___ PROVIDED RECORDS ___

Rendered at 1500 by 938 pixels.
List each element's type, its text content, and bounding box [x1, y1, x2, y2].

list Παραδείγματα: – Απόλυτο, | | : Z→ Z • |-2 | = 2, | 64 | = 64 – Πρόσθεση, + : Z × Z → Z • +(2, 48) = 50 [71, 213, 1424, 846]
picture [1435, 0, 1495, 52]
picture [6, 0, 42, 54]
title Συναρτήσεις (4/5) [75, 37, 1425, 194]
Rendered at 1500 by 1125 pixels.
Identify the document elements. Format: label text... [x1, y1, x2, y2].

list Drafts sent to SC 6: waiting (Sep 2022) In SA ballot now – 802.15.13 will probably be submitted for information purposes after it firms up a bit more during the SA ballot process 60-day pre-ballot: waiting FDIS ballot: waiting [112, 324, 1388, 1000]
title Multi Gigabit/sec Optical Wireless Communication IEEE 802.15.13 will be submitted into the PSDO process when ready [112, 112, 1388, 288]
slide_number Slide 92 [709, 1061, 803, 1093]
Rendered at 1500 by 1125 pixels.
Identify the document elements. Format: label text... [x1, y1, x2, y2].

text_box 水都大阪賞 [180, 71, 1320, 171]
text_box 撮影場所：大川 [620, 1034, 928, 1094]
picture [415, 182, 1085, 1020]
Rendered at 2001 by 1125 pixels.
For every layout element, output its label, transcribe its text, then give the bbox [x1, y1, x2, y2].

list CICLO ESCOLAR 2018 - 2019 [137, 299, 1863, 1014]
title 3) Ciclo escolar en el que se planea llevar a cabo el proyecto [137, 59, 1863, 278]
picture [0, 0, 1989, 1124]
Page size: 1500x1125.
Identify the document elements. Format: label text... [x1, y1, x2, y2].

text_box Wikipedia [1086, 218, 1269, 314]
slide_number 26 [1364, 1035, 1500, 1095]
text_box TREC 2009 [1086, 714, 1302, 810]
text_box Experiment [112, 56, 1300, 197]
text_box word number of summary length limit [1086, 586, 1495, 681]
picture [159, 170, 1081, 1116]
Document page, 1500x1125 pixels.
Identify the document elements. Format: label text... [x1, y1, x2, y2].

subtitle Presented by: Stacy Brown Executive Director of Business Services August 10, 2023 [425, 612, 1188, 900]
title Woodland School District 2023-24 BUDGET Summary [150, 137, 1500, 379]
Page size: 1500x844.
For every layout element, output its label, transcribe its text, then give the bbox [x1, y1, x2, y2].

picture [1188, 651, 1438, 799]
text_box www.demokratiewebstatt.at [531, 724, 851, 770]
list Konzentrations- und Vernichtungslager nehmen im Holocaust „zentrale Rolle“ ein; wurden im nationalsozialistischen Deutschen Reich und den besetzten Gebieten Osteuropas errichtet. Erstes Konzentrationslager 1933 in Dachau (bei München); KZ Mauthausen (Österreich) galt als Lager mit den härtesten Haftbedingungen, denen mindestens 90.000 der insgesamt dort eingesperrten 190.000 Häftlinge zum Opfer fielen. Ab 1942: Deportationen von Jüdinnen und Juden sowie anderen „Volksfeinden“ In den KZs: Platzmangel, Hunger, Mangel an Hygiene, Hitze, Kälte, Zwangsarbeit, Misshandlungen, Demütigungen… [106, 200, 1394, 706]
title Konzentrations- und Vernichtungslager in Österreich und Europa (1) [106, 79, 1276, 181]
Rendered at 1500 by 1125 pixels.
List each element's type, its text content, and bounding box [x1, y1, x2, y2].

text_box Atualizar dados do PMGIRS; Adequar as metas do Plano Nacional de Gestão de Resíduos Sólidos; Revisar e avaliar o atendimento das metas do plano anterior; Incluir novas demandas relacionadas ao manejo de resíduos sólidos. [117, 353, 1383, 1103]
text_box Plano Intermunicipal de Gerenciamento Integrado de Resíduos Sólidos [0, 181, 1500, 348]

___

→ EXERCISE: The lines you need are those with the word "size"; list them from the entries.

→ WRITTEN RESPONSE:
Page size: 1500x1125.
Page size: 1500x844.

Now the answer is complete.